Тогда я ставила на повтор одну песню нашей любимой группы. Однажды ты напел куплет из нее, даже не заметив, что я слушала; ты не придал этому значения, а для меня эта песня навсегда стала связанной с тобой. И я засыпала под нее. Солист пел с надрывом, куце, наотмашь. Чувства до хрипоты. Его струны звенели от боли, тексты тянули жилы, ударяли в лицо ветром, дули в моей голове. Я спала, та песня тихонько всю ночь играла, – и все мои сны были овеяны волшебством звуков, которые ты однажды напевал, стоя рядом со мной. Я просыпалась и слышала все те же ноты. Я улыбалась, подпевая одними губами, сонно... А ты никогда об этом не узнаешь. Наверное…
 
Потому что мы расстались, и в фотоальбоме появились новые лица.

Хах, ну ладно, мальчик, давай поиграем в любовь сегодня – ты прав, мне не так уж сложно. Тут я взглянула в его лицо и... надо же, он в самом деле обижался. Гримаса на его лице напомнила...
Нет, в самом деле, он до безумия похож сейчас на Женю. Или это просто путаются мысли от недосыпа? Где-то между грудей катастрофическая нежность, и тепло в центре ладошек, будто он родной, со мной повязанный, как Женя. Он смотрит так же... Только запах кожи другой – а духи ведь такие же. Не говоря ни слова, я стала дышать тише - закрыла глаза и приникла к его губам так нежно, как целовала только Женю. Только не размыкать глаза - и удержать этот поцелуй подольше его волосы такие же на ощупь как у Жени его кожа такая же гладкая эта нечаянная искренность только он Женя доверял мне столько моя любовь Женя я люблю тебя слышишь люблю люблю люблю только тебя слышишь чувствуешь я целую твои губы неважно где я я всегда с тобой слышишь я целую твои губы всегда буду целовать только тебя пусть даже через...

Я хотела бы всегда быть похожей на тех девушек, что подобны грейпфруту с мятой. Хотела бы ощущать, как ветер наполняет мои волосы, хотела бы вновь быть переполненной свежестью, как те, которые встречают свою единственную любовь весенним утром на семнадцатом году жизни и бледнеют от нежных слов.

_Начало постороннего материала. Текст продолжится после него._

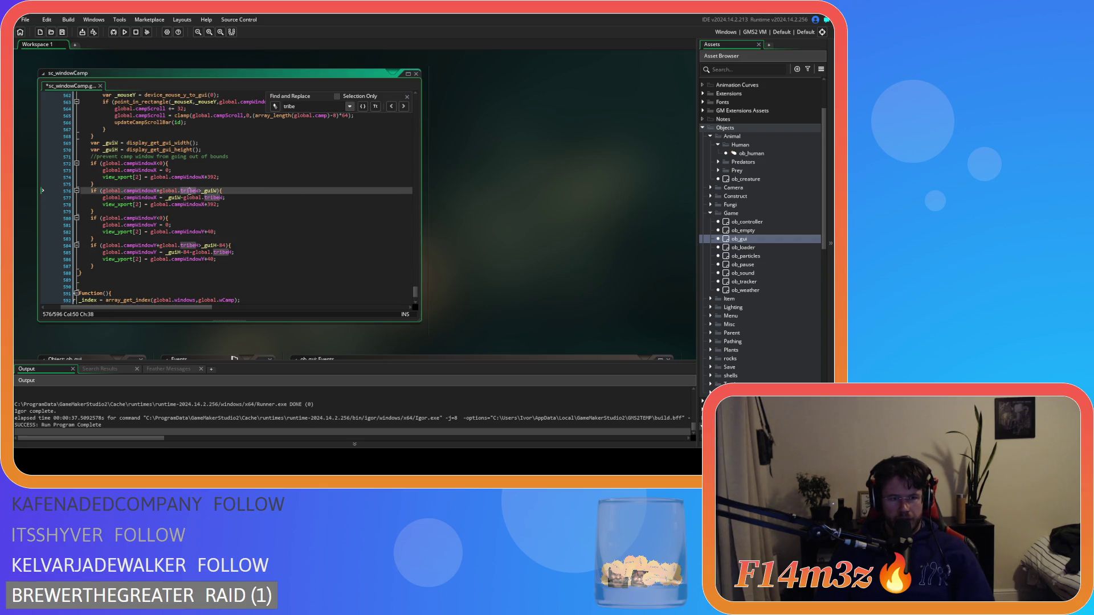
{"action": "double_click", "coordinate": [202, 178]}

О первой любви можно говорить, только наигрывая тихую мелодию на пианино, как я на этом фото. Стонать при этом голосом PJ Harvey: “Oh, God, I miss you”… Потому что я все еще не верю в жизнь после смерти того чувства.

О жизни без Жени, в тот ее период, когда я наконец вышла из состояния эмоциональной комы, я смогла бы рассказать только уставшим сильным голосом с хрипотцой. Как у певицы Bebe, например; и в том же латиноамериканском ритме. Чтобы рассказ мой напоминал бредовый танец по углям босиком, под аккомпанемент песни, слов в которой не разбираешь, потому что язык тебе не знаком. Это был бы танец, выражающий только Ничто, - танец ни о чем, не поддающийся описанию, просто бессвязная череда телодвижений без смысла и цели. Чистое безумие. Пусть даже оно творится в клубе, переполненном чужими людьми, пусть даже на моем лице улыбка.

Кто посмеет винить судьбу? Нам была дана любовь: большая, настоящая, красивая, какая дается не всем и остается в памяти свидетелей и соучастников. Но что мы сделали с ней?

«Слава храбрецам, которые осмеливаются любить, зная, что всему этому придет конец» Е. Шварц, «Обыкновенное чудо».